The improvement in interventricular synchrony by EKG findings (QRSd) and clinical outcomes we had observed may not be limited to HFrEF patients but to patients with heart failure with preserved ejection fraction (HFpEF) and heart failure with midrange ejection fraction (HFmrEF), as one recent study suggests27. Echocardiographic parameters of interventricular synchrony assessment including interventricular mechanical delay (defined as difference between the pre-ejection intervals from QRS onset to the beginning of ventricular ejection at pulmonary and aortic valve level), the regional time intervals of left ventricular 12 segments between the onset of the QRS complex and the peak of systolic myocardial velocity during the ejection phase (Ts), standard deviation of Ts (Ts-SD) and peak strain dispersion had greater improvement with LBBP compared to BVP but they were only studied in two of included studies34, 35.
Despite LBBP having greater hemodynamic improvement as well as lower HFH in our analysis, we did not observe a clear benefit in all-cause mortality compared to BVP CRT, which can be attributed to the short follow-up period by most studies included. This was evidenced by the lower-than-expected mortality rate.
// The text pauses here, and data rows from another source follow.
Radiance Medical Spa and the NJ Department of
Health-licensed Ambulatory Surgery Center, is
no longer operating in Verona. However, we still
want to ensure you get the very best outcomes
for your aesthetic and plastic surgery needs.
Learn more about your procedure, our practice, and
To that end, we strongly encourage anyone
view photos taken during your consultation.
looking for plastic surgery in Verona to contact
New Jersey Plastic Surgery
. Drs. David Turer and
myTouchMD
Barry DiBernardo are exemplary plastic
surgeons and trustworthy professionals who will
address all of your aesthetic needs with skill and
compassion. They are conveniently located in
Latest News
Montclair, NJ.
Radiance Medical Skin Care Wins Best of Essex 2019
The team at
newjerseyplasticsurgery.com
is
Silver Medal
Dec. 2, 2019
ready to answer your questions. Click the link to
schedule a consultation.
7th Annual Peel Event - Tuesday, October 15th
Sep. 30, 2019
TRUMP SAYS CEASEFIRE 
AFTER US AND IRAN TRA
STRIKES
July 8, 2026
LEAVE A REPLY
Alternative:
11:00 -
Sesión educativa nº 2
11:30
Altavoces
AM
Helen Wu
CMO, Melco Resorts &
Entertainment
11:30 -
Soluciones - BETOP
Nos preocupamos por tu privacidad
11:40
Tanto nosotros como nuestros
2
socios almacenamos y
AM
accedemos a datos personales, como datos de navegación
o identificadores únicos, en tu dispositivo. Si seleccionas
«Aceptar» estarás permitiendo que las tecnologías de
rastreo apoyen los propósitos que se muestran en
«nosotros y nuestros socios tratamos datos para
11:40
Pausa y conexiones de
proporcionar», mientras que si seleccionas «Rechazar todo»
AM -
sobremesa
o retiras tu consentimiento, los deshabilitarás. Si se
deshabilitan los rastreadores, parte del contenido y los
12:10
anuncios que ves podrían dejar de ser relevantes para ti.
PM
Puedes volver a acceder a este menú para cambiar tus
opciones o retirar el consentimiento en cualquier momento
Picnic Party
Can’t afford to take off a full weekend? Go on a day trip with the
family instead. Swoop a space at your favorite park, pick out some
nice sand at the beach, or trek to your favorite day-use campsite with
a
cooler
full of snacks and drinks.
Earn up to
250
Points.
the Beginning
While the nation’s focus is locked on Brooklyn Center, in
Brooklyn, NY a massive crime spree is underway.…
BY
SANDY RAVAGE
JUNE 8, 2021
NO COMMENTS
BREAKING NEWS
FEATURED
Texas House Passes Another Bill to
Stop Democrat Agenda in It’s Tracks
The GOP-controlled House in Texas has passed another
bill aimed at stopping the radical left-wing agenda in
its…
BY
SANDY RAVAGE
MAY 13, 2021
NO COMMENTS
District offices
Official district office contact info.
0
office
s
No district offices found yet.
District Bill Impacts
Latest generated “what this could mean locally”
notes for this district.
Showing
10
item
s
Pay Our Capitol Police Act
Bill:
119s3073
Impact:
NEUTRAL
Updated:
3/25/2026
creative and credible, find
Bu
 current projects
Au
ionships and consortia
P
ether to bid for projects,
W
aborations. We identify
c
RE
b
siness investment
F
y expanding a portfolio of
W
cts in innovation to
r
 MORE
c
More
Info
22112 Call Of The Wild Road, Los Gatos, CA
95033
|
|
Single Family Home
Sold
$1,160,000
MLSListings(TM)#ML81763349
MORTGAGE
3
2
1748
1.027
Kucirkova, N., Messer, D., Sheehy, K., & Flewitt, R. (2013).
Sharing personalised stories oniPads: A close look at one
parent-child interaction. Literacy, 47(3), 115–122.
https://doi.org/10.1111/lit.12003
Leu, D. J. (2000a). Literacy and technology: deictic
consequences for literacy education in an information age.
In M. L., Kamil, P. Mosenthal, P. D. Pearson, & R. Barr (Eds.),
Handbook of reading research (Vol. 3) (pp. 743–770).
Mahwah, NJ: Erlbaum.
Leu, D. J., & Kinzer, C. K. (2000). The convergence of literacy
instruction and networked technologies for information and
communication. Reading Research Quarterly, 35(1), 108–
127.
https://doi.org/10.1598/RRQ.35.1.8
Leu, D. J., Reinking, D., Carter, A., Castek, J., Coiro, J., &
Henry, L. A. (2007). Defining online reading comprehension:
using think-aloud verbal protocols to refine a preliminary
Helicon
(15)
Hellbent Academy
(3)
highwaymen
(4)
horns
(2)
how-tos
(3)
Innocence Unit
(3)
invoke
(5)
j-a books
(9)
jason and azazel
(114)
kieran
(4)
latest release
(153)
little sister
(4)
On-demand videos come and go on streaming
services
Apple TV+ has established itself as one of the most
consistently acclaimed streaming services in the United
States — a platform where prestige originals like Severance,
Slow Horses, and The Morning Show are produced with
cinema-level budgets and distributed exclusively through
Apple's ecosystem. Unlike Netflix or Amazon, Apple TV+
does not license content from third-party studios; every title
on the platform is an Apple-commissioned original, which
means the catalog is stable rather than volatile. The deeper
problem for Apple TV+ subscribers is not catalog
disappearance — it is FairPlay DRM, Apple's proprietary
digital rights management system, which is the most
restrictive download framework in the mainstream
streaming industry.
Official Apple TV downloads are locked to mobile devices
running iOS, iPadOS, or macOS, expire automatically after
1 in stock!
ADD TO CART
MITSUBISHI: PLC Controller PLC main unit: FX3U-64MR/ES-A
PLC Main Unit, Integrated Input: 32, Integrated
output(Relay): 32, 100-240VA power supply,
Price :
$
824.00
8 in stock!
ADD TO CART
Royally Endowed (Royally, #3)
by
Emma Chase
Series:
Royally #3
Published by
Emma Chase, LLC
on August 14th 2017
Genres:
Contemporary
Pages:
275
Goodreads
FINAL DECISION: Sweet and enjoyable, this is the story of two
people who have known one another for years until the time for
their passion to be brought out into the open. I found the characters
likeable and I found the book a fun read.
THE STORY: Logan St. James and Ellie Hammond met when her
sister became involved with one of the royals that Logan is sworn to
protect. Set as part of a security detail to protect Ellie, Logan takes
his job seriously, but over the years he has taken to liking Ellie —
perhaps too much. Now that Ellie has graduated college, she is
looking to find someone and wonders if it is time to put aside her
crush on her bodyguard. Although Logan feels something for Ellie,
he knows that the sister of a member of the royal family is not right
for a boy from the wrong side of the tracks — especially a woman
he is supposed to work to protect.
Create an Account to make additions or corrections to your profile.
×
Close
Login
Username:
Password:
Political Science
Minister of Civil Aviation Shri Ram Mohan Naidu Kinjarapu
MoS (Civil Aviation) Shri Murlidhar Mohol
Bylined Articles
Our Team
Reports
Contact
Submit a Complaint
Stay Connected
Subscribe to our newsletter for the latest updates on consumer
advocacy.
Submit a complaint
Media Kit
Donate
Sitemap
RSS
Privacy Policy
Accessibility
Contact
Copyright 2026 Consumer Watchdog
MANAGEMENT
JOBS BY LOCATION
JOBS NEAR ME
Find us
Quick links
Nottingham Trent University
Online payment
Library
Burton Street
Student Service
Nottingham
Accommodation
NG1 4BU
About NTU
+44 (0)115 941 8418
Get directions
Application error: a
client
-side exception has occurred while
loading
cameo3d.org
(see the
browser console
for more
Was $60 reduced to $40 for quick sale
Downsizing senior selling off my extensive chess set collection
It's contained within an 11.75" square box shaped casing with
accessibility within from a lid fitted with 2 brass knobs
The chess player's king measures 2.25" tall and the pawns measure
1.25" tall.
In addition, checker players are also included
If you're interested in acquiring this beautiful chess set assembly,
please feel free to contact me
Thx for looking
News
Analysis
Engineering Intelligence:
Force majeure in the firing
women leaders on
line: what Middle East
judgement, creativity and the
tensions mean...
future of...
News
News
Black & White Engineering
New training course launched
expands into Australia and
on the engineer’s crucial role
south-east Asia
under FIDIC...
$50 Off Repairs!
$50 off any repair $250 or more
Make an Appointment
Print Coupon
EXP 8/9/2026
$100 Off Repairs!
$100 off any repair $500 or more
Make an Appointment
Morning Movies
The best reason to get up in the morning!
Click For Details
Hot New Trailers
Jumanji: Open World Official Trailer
The short follow-up can also potentially preclude the delayed effect in mortality benefit by improved interventricular synchrony and hemodynamics.
In patients with failed BVP due to CS lead failure or nonresponsive to BVP, it has been demonstrated that LBBP can be a safe and viable alternative 36. In the 2021 ESC Guidelines on Cardiac Pacing and CRT, there was no official recommendation for LBBP pending more evidence for long-term safety and efficacy from randomized trials37.
With shorter procedural and fluoroscopy time and possible improved clinical outcomes, LBBP is a promising and emerging alternative to BVP. Further studies, especially randomized controlled trials are required to demonstrate the long-term safety and efficacy of LBBP, and further, elucidate the clinical benefit of LBBP CRT. ChiCTR200028726 is an ongoing single-center randomized controlled noninferiority trial aiming to recruit 180 patients with HFrEF and indication of CRT38. Patients will be randomized at a 1:1 ratio to LBBP or BVP CRT. The recruitment period concluded in December 2022. The completion of this trial and other ongoing trials can potentially better demonstrate the role of LBBP CRT.